Belfast Telegraph

Annual post-Brexit UK-Irish summit 'could enhance ties'

Foreign Secretary Boris Johnson and Irish Foreign Minister Simon Coveney yesterday
Foreign Secretary Boris Johnson and Irish Foreign Minister Simon Coveney yesterday
Suzanne Breen

By Suzanne Breen

Irish Foreign Minister Simon Coveney has said the UK and Republic should consider new bilateral structures after Brexit to ensure the good relationship between the two countries is maintained.

Speaking in London last night, Mr Coveney also urged Theresa May to seek "the closest possible" alignment with the EU's customs rules following withdrawal.

Mr Coveney, who is also Tanaiste, urged her to "reflect carefully" on which Brexit options would secure prosperity.

His comments come amid divisions in the Government over the extent to which the UK will diverge from Brussels after leaving the EU.

Mr Coveney suggested that after Brexit an annual meeting of both governments discussing issues of mutual co-operation or concern could help maintain personal contacts between ministers who would no longer meet in Brussels.

"As the UK departs the EU, we don't want to lose the kind of cooperation that can be fostered from a simple conversation on a corridor, or a cup of coffee on the margins of a meeting," he said.

"British and Irish politicians and officials need to keep working and meeting together, to ensure that the understanding we have of each other does not diminish.

"This annual summit of all senior ministers would allow for cooperation across a broad range of issues of shared interest - everything from energy to the environment, and from transport to technology and employment."

Mr Coveney said there was a danger that the relationship between Britain and Ireland would be defined almost exclusively by Brexit.

"Like all good friendships, there must be honesty and trust.

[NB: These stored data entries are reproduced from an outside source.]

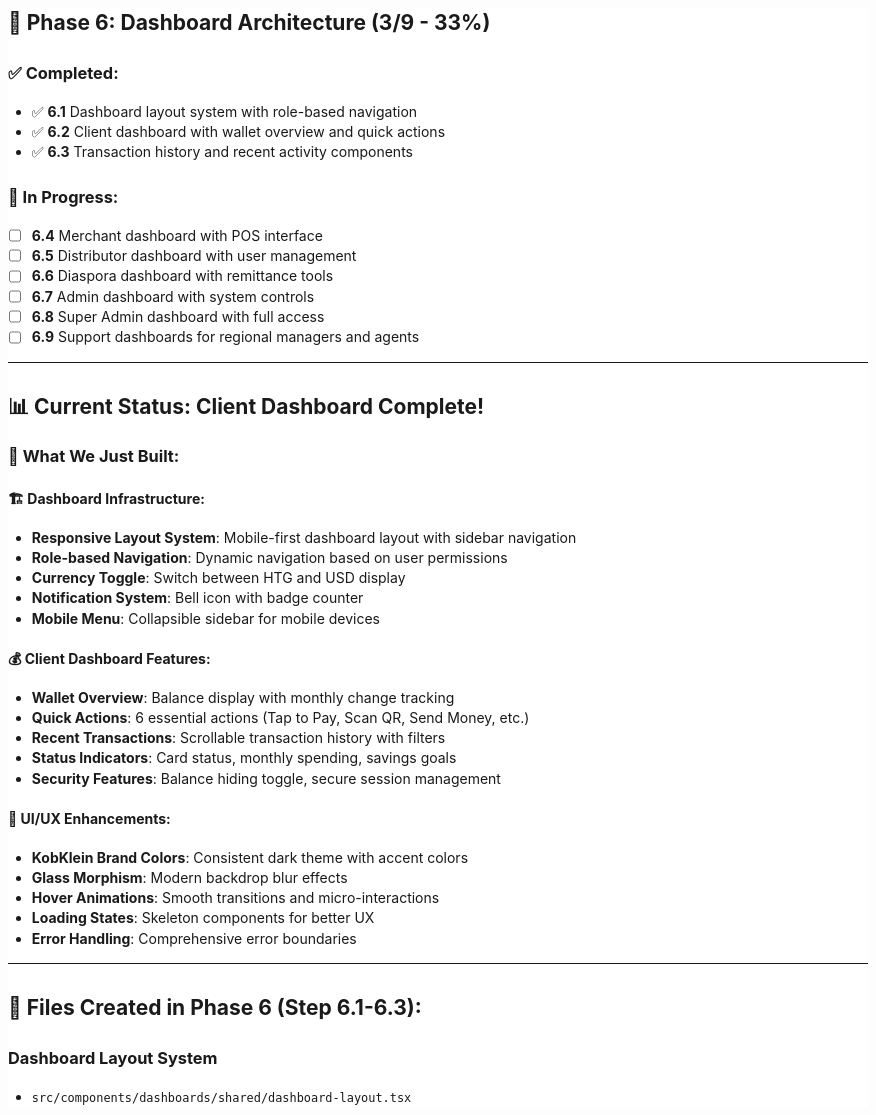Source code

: 
## 🧭 **Phase 6: Dashboard Architecture (3/9 - 33%)**
### ✅ Completed:
- ✅ **6.1** Dashboard layout system with role-based navigation
- ✅ **6.2** Client dashboard with wallet overview and quick actions
- ✅ **6.3** Transaction history and recent activity components

### 🔄 In Progress:
- [ ] **6.4** Merchant dashboard with POS interface
- [ ] **6.5** Distributor dashboard with user management
- [ ] **6.6** Diaspora dashboard with remittance tools
- [ ] **6.7** Admin dashboard with system controls
- [ ] **6.8** Super Admin dashboard with full access
- [ ] **6.9** Support dashboards for regional managers and agents

---

## 📊 **Current Status: Client Dashboard Complete!**

### 🎉 **What We Just Built:**

#### 🏗️ **Dashboard Infrastructure:**
- **Responsive Layout System**: Mobile-first dashboard layout with sidebar navigation
- **Role-based Navigation**: Dynamic navigation based on user permissions
- **Currency Toggle**: Switch between HTG and USD display
- **Notification System**: Bell icon with badge counter
- **Mobile Menu**: Collapsible sidebar for mobile devices

#### 💰 **Client Dashboard Features:**
- **Wallet Overview**: Balance display with monthly change tracking
- **Quick Actions**: 6 essential actions (Tap to Pay, Scan QR, Send Money, etc.)
- **Recent Transactions**: Scrollable transaction history with filters
- **Status Indicators**: Card status, monthly spending, savings goals
- **Security Features**: Balance hiding toggle, secure session management

#### 🎨 **UI/UX Enhancements:**
- **KobKlein Brand Colors**: Consistent dark theme with accent colors
- **Glass Morphism**: Modern backdrop blur effects
- **Hover Animations**: Smooth transitions and micro-interactions
- **Loading States**: Skeleton components for better UX
- **Error Handling**: Comprehensive error boundaries

---

## 📁 **Files Created in Phase 6 (Step 6.1-6.3):**

### Dashboard Layout System
- `src/components/dashboards/shared/dashboard-layout.tsx`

While we often - usually, in fact - agree, we should be able to disagree too," he added.

Mr Coveney said the British should be ambitious and imaginative but also realistic in its expectations of a new relationship with the EU.

He said the EU and UK both stood to gain from the closest possible customs and regulatory partnership.

He told his audience: "The most successful single market and customs union in the world - a market UK genius helped design - that market is on your doorstep.

"The British economy is integrated wholly into it, and gains from access to it to a degree that will be impossible to replicate from future UK-only trade deals with third countries."

Mr Coveney also backed the idea of looking at the building of a bridge between Scotland and Northern Ireland after suggestions of a crossing between Larne and Portpatrick.

"I certainly see no harm in looking at the feasibility of big infrastructural projects to link our islands, if a credible economic case for any initiative can be made," he said.

But he pointed out that "metaphorical bridges are less costly but no less valuable" as he called for increased UK-Irish co-operation to replace the close relationship the two countries currently had as fellow EU members.

Earlier, Mr Coveney met Chancellor Philip Hammond and Foreign Secretary Boris Johnson.